Eso explicaría el deseo de Trump de poner su apellido en todas partes. “El problema no es que Trump quiera reconocimiento; en general todos los políticos lo quieren. El problema es que Trump exige reconocimiento permanente desde instrumentos que no son suyos”, dice Castañeda. El pasaporte no es suyo, el billete no es suyo, el Kennedy Center no es suyo, el Instituto de Paz no es suyo, los departamentos federales no son suyos. Cuando su imagen aparece en esos lugares, el mensaje es que EU debe rendirle pleitesía al mandatario.

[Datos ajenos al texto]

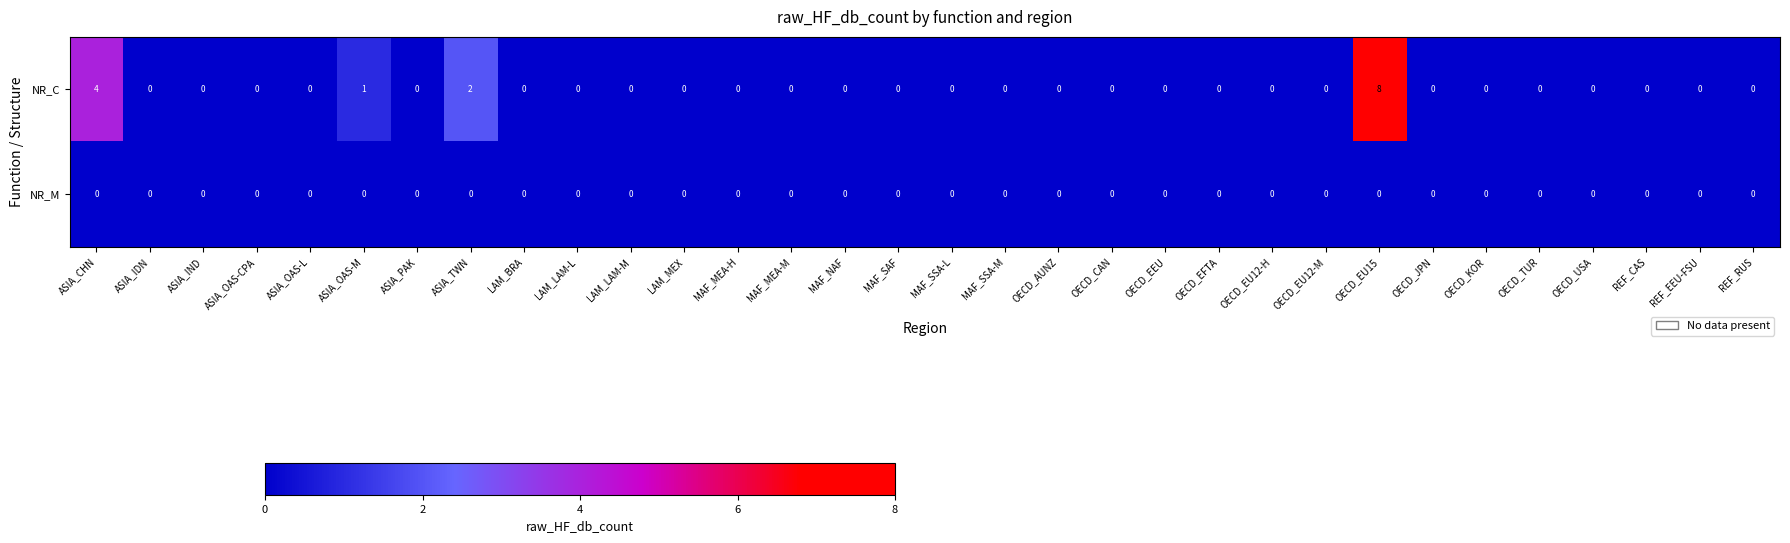

How many positive values does the NR_C series have?

4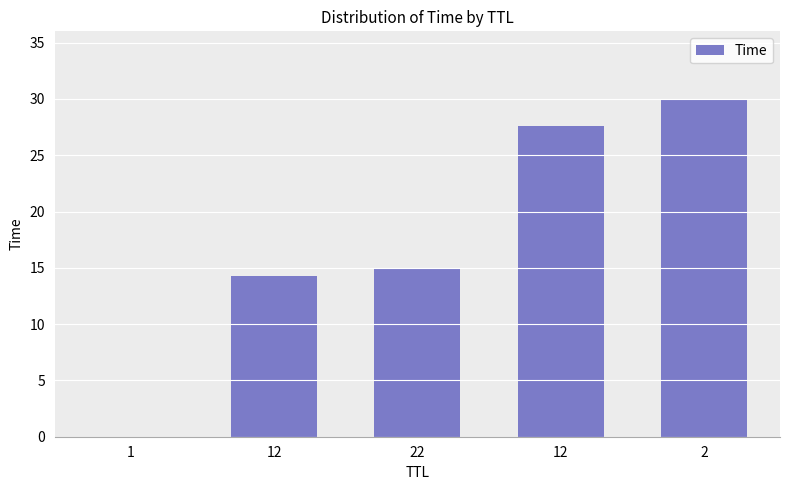

Is it true that the value at 12 is 14.3?

True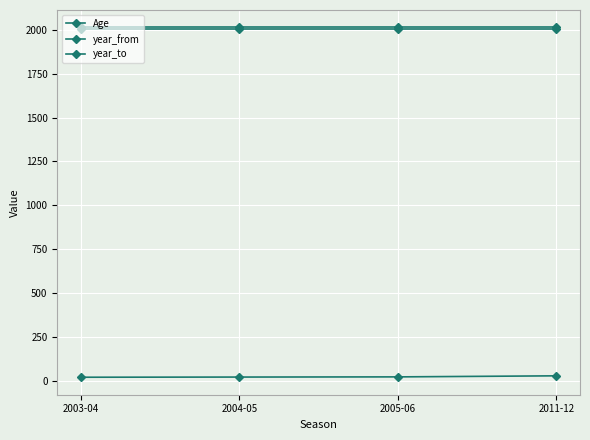

Count the number of categories in the chart.

4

Mientras Trump busca perpetuarse, entre los estadounidenses crece el escrutinio sobre la salud del presidente. Su médico, Sean
Barbabella, escribió en abril de 2025 que el presidente “exhibe excelente salud cognitiva y física y está plenamente apto”; en
octubre de 2025, otro memorándum oficial sostuvo que su “edad cardiaca” era aproximadamente 14 años menor que su edad
cronológica; y el 26 de mayo Trump salió del Walter Reed Hospital diciendo en su red social: “Todo salió PERFECTAMENTE”.
Sin embargo, la Casa Blanca reconoció en julio de 2025 que Trump padece insuficiencia venosa crónica, una condición común
en mayores de 70 años que puede causar hinchazón en piernas y tobillos. También atribuyó los moretones en sus manos a apretones de manos y al uso de aspirina. The Associated Press informó que Trump ha sido visto con maquillaje para cubrir
moretones, que a veces parece somnoliento en reuniones y que el informe escrito de su examen de mayo no fue divulgado de
inmediato.
Harry Segal, profesor en Cornell, dijo a The Guardian que Trump cambia de tema “sin autorregulación” y sin una narrativa coherente. John Gartner, exprofesor asistente de Psiquiatría en Johns Hopkins, afirmó al mismo medio que Trump “realmente tiene problemas para completar un pensamiento”. La Casa Blanca rechaza ese tipo de afirmaciones como ataques políticos, pero
ya forman parte del debate público estadounidense sobre su edad, su capacidad de lenguaje, su impulsividad y su control sobre
relatos y declaraciones. En mayo, The British Medical Journal informó que 30 siquiatras y otros médicos especializados en salud
mental firmaron una declaración que calificaba a Trump como mentalmente no apto para servir y advertía sobre “signos
objetivamente observables de seria preocupación médica”.
En octubre de 2024, más de 200 profesionales de salud mental firmaron una carta, promovida por un comité de acción política
antiTrump, que hablaba de “narcisismo maligno” y decía que sus síntomas lo hacían “engañoso, destructivo, delirante y
peligroso”. El siquiatra Allen Frances escribió que Trump “debe ser contenido”, pero con herramientas políticas, no siquiátricas;
aclaró que el hecho de “que sea un narcisista de clase mundial no prueba que cumpla los criterios del Manual Diagnóstico y
Estadístico de los Trastornos Mentales para trastorno narcisista de la personalidad”.
De acuerdo con Castañeda, se debe juzgar a Trump “en el terreno de la rendición de cuentas públicas”. Trump, añade, no debe ser tratado “como loco, porque eso le daría ventajas legales. Pónganlo a que responda por sus acciones”.